The gap between them surfaces pipeline lag — visible to every consumer without a support ticket.

Last Refreshed =
"Model refreshed: " & FORMAT(MAX(fct_order_items[_dbt_updated_at]), "DD MMM YYYY @ HH:MM")

Data Current Until =
"Source data as of: " & FORMAT(MAX(fct_order_items[_source_loaded_at]), "DD MMM YYYY @ HH:MM")

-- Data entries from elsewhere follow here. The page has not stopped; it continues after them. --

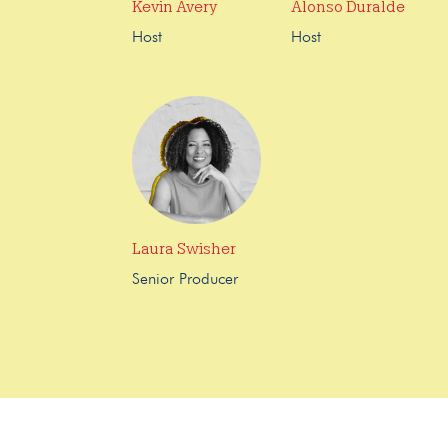
Kevin Avery
Alonso Duralde
Host
Host
Laura Swisher
Senior Producer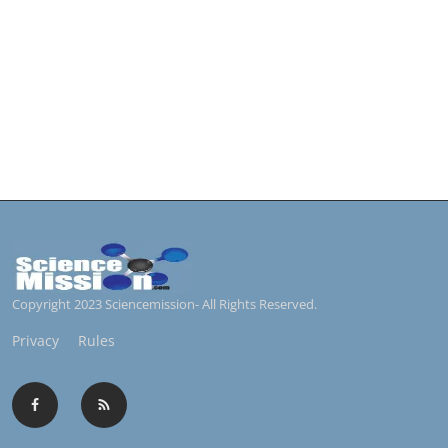
Copyright 2023 Sciencemission- All Rights Reserved.
Privacy
Rules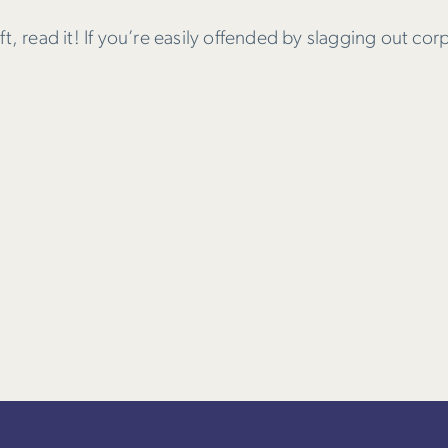
soft, read it! If you’re easily offended by slagging out cor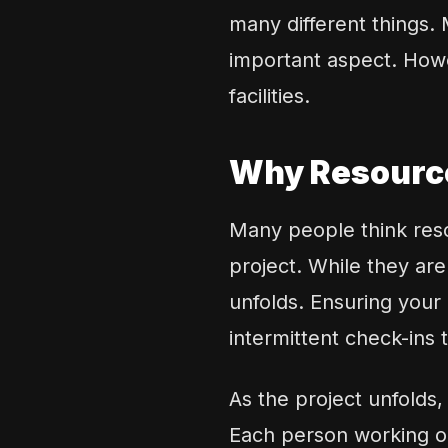
many different things.
important aspect. Howe
facilities.
Why Resource
Many people think reso
project. While they are
unfolds. Ensuring your 
intermittent check-ins
As the project unfolds
Each person working on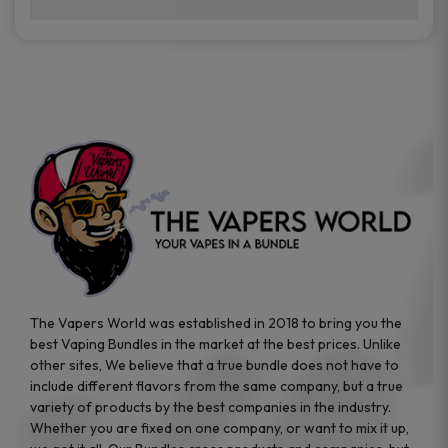
brands while ensuring quality and safety
Absolutely. Disposable vape devices are
standards are met.
travel-friendly, compact, and require no
additional accessories. Whether you’re on a
road trip or boarding a flight, these devices
are convenient companions for vapers on
the go.
The Vapers World was established in 2018 to bring you the
best Vaping Bundles in the market at the best prices. Unlike
other sites, We believe that a true bundle does not have to
include different flavors from the same company, but a true
variety of products by the best companies in the industry.
Whether you are fixed on one company, or want to mix it up,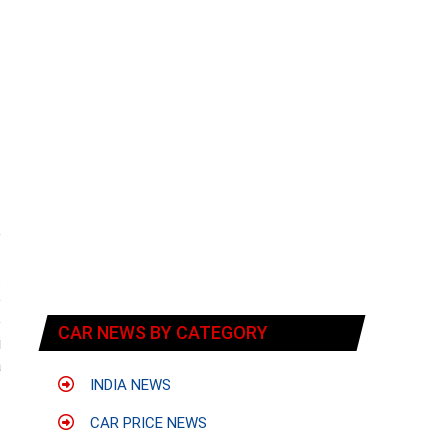
e
f
t
o
o
CAR NEWS BY CATEGORY
i
a
INDIA NEWS
CAR PRICE NEWS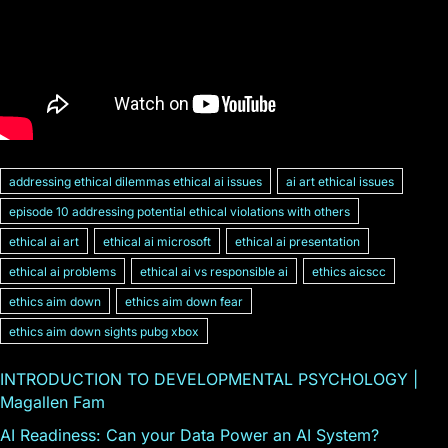
addressing ethical dilemmas ethical ai issues
ai art ethical issues
episode 10 addressing potential ethical violations with others
ethical ai art
ethical ai microsoft
ethical ai presentation
ethical ai problems
ethical ai vs responsible ai
ethics aicscc
ethics aim down
ethics aim down fear
ethics aim down sights pubg xbox
INTRODUCTION TO DEVELOPMENTAL PSYCHOLOGY |
Magallen Fam
AI Readiness: Can your Data Power an AI System?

Dashboard Footer Timestamps Dashboard footer — dual timestamps on every page give users full freshness transparency


8. Evidence Index

Evidence Screenshot What It Proves
559 tests passing Test Suite Full dbt build green across all layers
dbt schema contracts Data Contracts Compile-time column/type enforcement on MART models
CI pipeline pass CI Build GitHub Actions dbt build full-refresh in CI schema
PR merge gate PR Checks Branch protection blocking merge on test failure
SQLFluff clean SQL Lint Zero SQL lint violations pre-commit
Revenue reconciliation UAT Revenue Total Revenue matches Finance ERP; Verified split confirmed
Trust tooltip UX Tooltip Quality reason exposed per data point in Power BI
Data quality audit view Audit All flagged rows visible for Finance investigation
Power BI schema contract PBI Contract Explicit column selection — fails fast on schema drift
Source row counts Row Counts 1.55M rows validated across 8 RAW tables
BPA — 0 issues BPA After Tabular Editor Best Practice Analyzer: 0 violations
End-to-end lineage Lineage Full dbt DAG: RAW → STAGING → INTERMEDIATE → MARTS

9. Measured Impact

9.1 Quality Scorecard

Metric Result Target Status
Total Tests 559
Test Pass Rate 100% (559/559) 100%
Primary Key Coverage 100% (29/29 models) 100%
Foreign Key Coverage 100% (17/17 relations) 100%
Source Freshness 8/8 within SLA 100%
Verified Revenue R$ 13,564,851 (99.8%) > 99%
Revenue at Risk R$ 26,792 (0.2%) < 1%
CI Stage 1 Feedback ~45 seconds < 5 min
CI Full Build ~8–12 min < 15 min
Dashboard Load Time 1.8s (95th percentile) < 2s
Schema Contract Models 100% of MART models 100%

9.2 Operational Impact

Process Before After Improvement
Finance Reconciliation 4 days/month (manual) 0 hours 100% automated
Schema Break Detection 2-day user discovery < 5 min CI failure 99.7% faster
DQ Issue Triage 6 hours/week 2 hours/week 67% reduction
Ad-hoc Revenue Requests 12 hours/week (analyst) Self-service ~40 hrs/week saved
Untested Code in Prod Possible (no gate) 0% (CI blocked) Zero incidents

Total analyst time recovered: ~112 hours/month from automated quality enforcement replacing manual processes.


10. Key Principles

Five principles this framework never violates

  1. Flag, Don't Delete — 100% source data preserved; Finance reconciliation always possible regardless of anomalies
  2. Explicit Over Implicit — Schema contracts fail at compile time, not at user discovery time two days later
  3. Trust Through Transparency — Dual metrics exposed side by side; stakeholders see both clean and at-risk numbers
  4. Zero-Trust by Layer — Every layer earns its own gate; downstream trust is never inherited from upstream
  5. Fail Fast, Fix Early — < 5 min CI feedback loop; broken code never reaches a stakeholder dashboard

Quality is not a feature. It's the contract between the data team and the business.

Every row is accounted for. Every metric has a quality score. Every change is tested before it ships.